The Russian parliament has embarked upon a moral crusade to eradicate graphic scenes of sex and violence from the country's television screens, prompting fears of a return of Soviet-style censorship.

The Russian parliament has embarked upon a moral crusade to eradicate graphic scenes of sex and violence from the country's television screens, prompting fears of a return of Soviet-style censorship.

Alarmed that Russia's youth is being corrupted and brutalised by an endless diet of violence and hardcore erotica, deputies have voted to ban such images from 7am till 10pm.

In its present form, the ban would cover news programmes, feature films and documentaries and would prevent the factual or fictional representation of corpses, acts of murder, physical violence, acts that result "in harm to a person's well-being", rape or other violent acts of a sexual nature. Deputies in the Duma appear determined to take action, although the government, industry regulators and President Vladimir Putin believe self-regulation is the way forward.

In the first of three readings, 420 MPs backed the new Bill. Andrey Skoch, an MP from Mr Putin's United Russia party, is behind the new legislation. He says the aim is to protect children from extreme images which have proliferated since the collapse of the Soviet Union in 1991. Russian viewers are routinely treated to ultra-violent TV series or feature films about the country's criminal underworld, documentaries and news programmes which think nothing of broadcasting images of mutilated and bomb-blasted corpses, and Crimewatch-style shows which hold nothing back.

The head of the Russian Orthodox Church, Aleksey II, has demanded radical changes. "An hour scarcely passes on our TV screens today without rivers of human blood being split," he said. "It's as if they are trying to convince us that human life is worthless."

The older generation, which grew up on ultra-conservative Soviet TV, strictly censored and sanitised, has long demanded action, and Russia's newest generation of patriotic politicians say they are eager to "restore order" and clean up the nation's morals. Boris Gryzlov, the Duma Speaker, said; "In the pursuit of ratings and commercial success [TV stations] have forgotten about their enormous educational role for the next generation of Russians."

Deputies have been particularly unhappy about coverage of Chechen separatist-inspired acts of terror which the Russian media has a tendency to show in all their gory detail.
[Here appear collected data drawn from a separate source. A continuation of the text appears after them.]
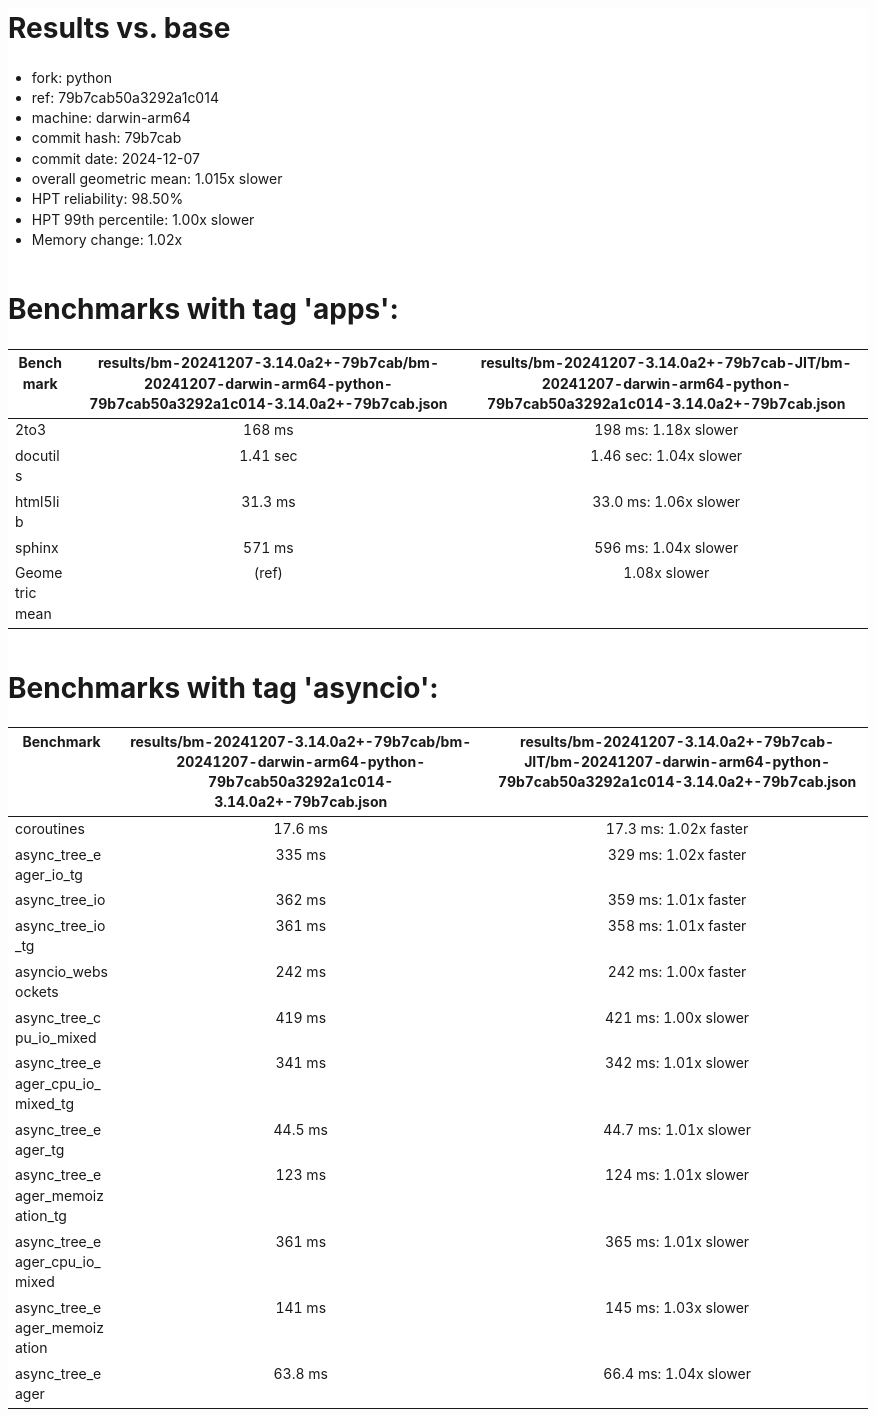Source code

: # Results vs. base

- fork: python
- ref: 79b7cab50a3292a1c014
- machine: darwin-arm64
- commit hash: 79b7cab
- commit date: 2024-12-07
- overall geometric mean: 1.015x slower
- HPT reliability: 98.50%
- HPT 99th percentile: 1.00x slower
- Memory change: 1.02x

Benchmarks with tag 'apps':
===========================

| Benchmark      | results/bm-20241207-3.14.0a2+-79b7cab/bm-20241207-darwin-arm64-python-79b7cab50a3292a1c014-3.14.0a2+-79b7cab.json | results/bm-20241207-3.14.0a2+-79b7cab-JIT/bm-20241207-darwin-arm64-python-79b7cab50a3292a1c014-3.14.0a2+-79b7cab.json |
|----------------|:-----------------------------------------------------------------------------------------------------------------:|:---------------------------------------------------------------------------------------------------------------------:|
| 2to3           | 168 ms                                                                                                            | 198 ms: 1.18x slower                                                                                                  |
| docutils       | 1.41 sec                                                                                                          | 1.46 sec: 1.04x slower                                                                                                |
| html5lib       | 31.3 ms                                                                                                           | 33.0 ms: 1.06x slower                                                                                                 |
| sphinx         | 571 ms                                                                                                            | 596 ms: 1.04x slower                                                                                                  |
| Geometric mean | (ref)                                                                                                             | 1.08x slower                                                                                                          |

Benchmarks with tag 'asyncio':
==============================

| Benchmark                        | results/bm-20241207-3.14.0a2+-79b7cab/bm-20241207-darwin-arm64-python-79b7cab50a3292a1c014-3.14.0a2+-79b7cab.json | results/bm-20241207-3.14.0a2+-79b7cab-JIT/bm-20241207-darwin-arm64-python-79b7cab50a3292a1c014-3.14.0a2+-79b7cab.json |
|----------------------------------|:-----------------------------------------------------------------------------------------------------------------:|:---------------------------------------------------------------------------------------------------------------------:|
| coroutines                       | 17.6 ms                                                                                                           | 17.3 ms: 1.02x faster                                                                                                 |
| async_tree_eager_io_tg           | 335 ms                                                                                                            | 329 ms: 1.02x faster                                                                                                  |
| async_tree_io                    | 362 ms                                                                                                            | 359 ms: 1.01x faster                                                                                                  |
| async_tree_io_tg                 | 361 ms                                                                                                            | 358 ms: 1.01x faster                                                                                                  |
| asyncio_websockets               | 242 ms                                                                                                            | 242 ms: 1.00x faster                                                                                                  |
| async_tree_cpu_io_mixed          | 419 ms                                                                                                            | 421 ms: 1.00x slower                                                                                                  |
| async_tree_eager_cpu_io_mixed_tg | 341 ms                                                                                                            | 342 ms: 1.01x slower                                                                                                  |
| async_tree_eager_tg              | 44.5 ms                                                                                                           | 44.7 ms: 1.01x slower                                                                                                 |
| async_tree_eager_memoization_tg  | 123 ms                                                                                                            | 124 ms: 1.01x slower                                                                                                  |
| async_tree_eager_cpu_io_mixed    | 361 ms                                                                                                            | 365 ms: 1.01x slower                                                                                                  |
| async_tree_eager_memoization     | 141 ms                                                                                                            | 145 ms: 1.03x slower                                                                                                  |
| async_tree_eager                 | 63.8 ms                                                                                                           | 66.4 ms: 1.04x slower                                                                                                 |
Months ago, one MP tried and failed to impose a blanket ban on the live TV coverage of domestic terror acts, saying in situations such as the Beslan school siege the media was in effect disseminating "terrorist propaganda".

Nationalist MPs such as Vladimir Zhirinovsky say the new Bill is just what is needed. "We cannot make TV sterile but we can at least keep some cruelty off the screen at peak times," he said.
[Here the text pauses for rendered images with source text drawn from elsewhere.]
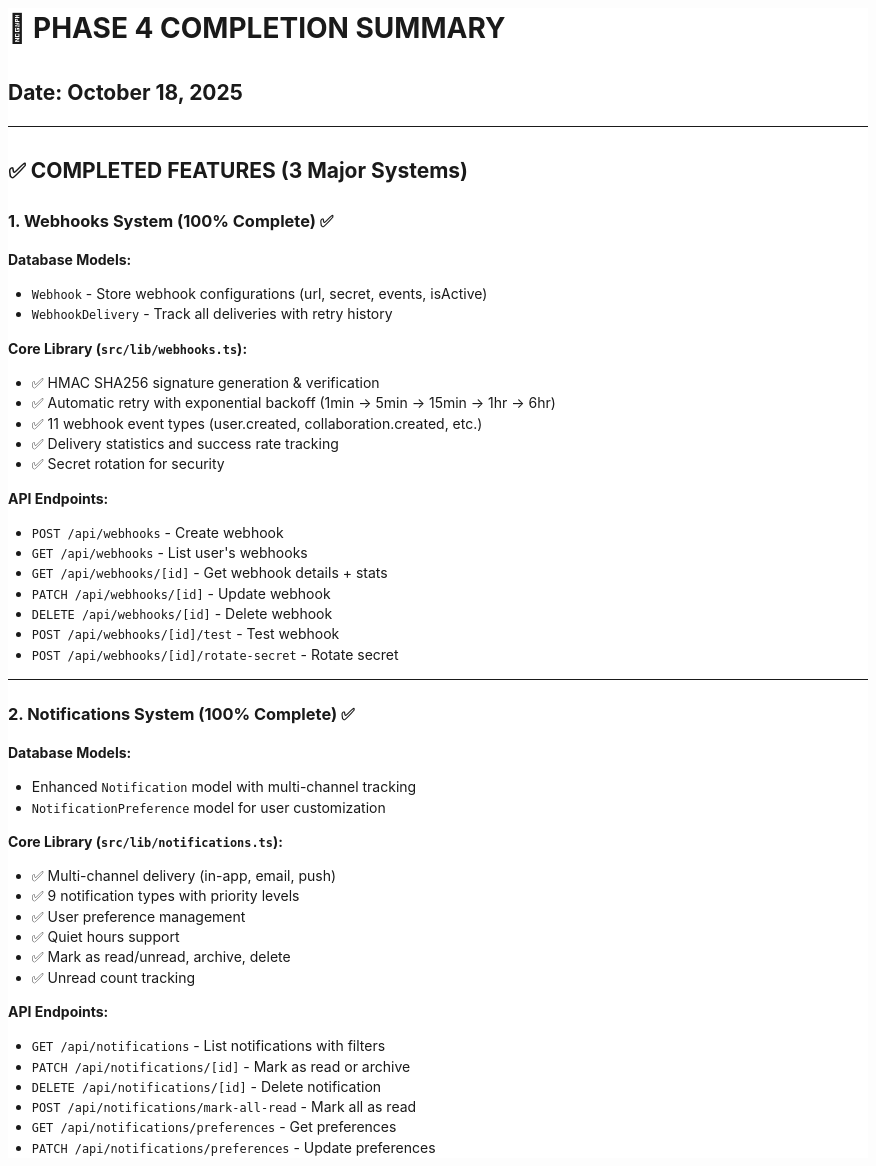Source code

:# 🚀 PHASE 4 COMPLETION SUMMARY

## Date: October 18, 2025

---

## ✅ COMPLETED FEATURES (3 Major Systems)

### 1. **Webhooks System** (100% Complete) ✅

**Database Models:**
- `Webhook` - Store webhook configurations (url, secret, events, isActive)
- `WebhookDelivery` - Track all deliveries with retry history

**Core Library (`src/lib/webhooks.ts`):**
- ✅ HMAC SHA256 signature generation & verification
- ✅ Automatic retry with exponential backoff (1min → 5min → 15min → 1hr → 6hr)
- ✅ 11 webhook event types (user.created, collaboration.created, etc.)
- ✅ Delivery statistics and success rate tracking
- ✅ Secret rotation for security

**API Endpoints:**
- `POST /api/webhooks` - Create webhook
- `GET /api/webhooks` - List user's webhooks
- `GET /api/webhooks/[id]` - Get webhook details + stats
- `PATCH /api/webhooks/[id]` - Update webhook
- `DELETE /api/webhooks/[id]` - Delete webhook
- `POST /api/webhooks/[id]/test` - Test webhook
- `POST /api/webhooks/[id]/rotate-secret` - Rotate secret

---

### 2. **Notifications System** (100% Complete) ✅

**Database Models:**
- Enhanced `Notification` model with multi-channel tracking
- `NotificationPreference` model for user customization

**Core Library (`src/lib/notifications.ts`):**
- ✅ Multi-channel delivery (in-app, email, push)
- ✅ 9 notification types with priority levels
- ✅ User preference management
- ✅ Quiet hours support
- ✅ Mark as read/unread, archive, delete
- ✅ Unread count tracking

**API Endpoints:**
- `GET /api/notifications` - List notifications with filters
- `PATCH /api/notifications/[id]` - Mark as read or archive
- `DELETE /api/notifications/[id]` - Delete notification
- `POST /api/notifications/mark-all-read` - Mark all as read
- `GET /api/notifications/preferences` - Get preferences
- `PATCH /api/notifications/preferences` - Update preferences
But the heads of Russia's predominantly state-controlled TV stations have warned that the Bill borders on the absurd and risks ruining news reports, preventing the broadcast of classic Russian and foreign films and even cartoons. They have formed a working group hoping to persuade MPs to water down the legislation.

Vladimir Kulistikov, head of NTV, told the daily, Kommersant: "There is no doubt such a problem exists but do we really want to solve it using absurd means? If we follow the logic of this Bill, films about the Great Patriotic War [Second World War ] would be banned, as would War and Peace."

He said truthful reporting of terror acts, criminal activity and disasters would be seriously impeded, and that, he added, equated to "the dissemination of deliberately false information about these very important events".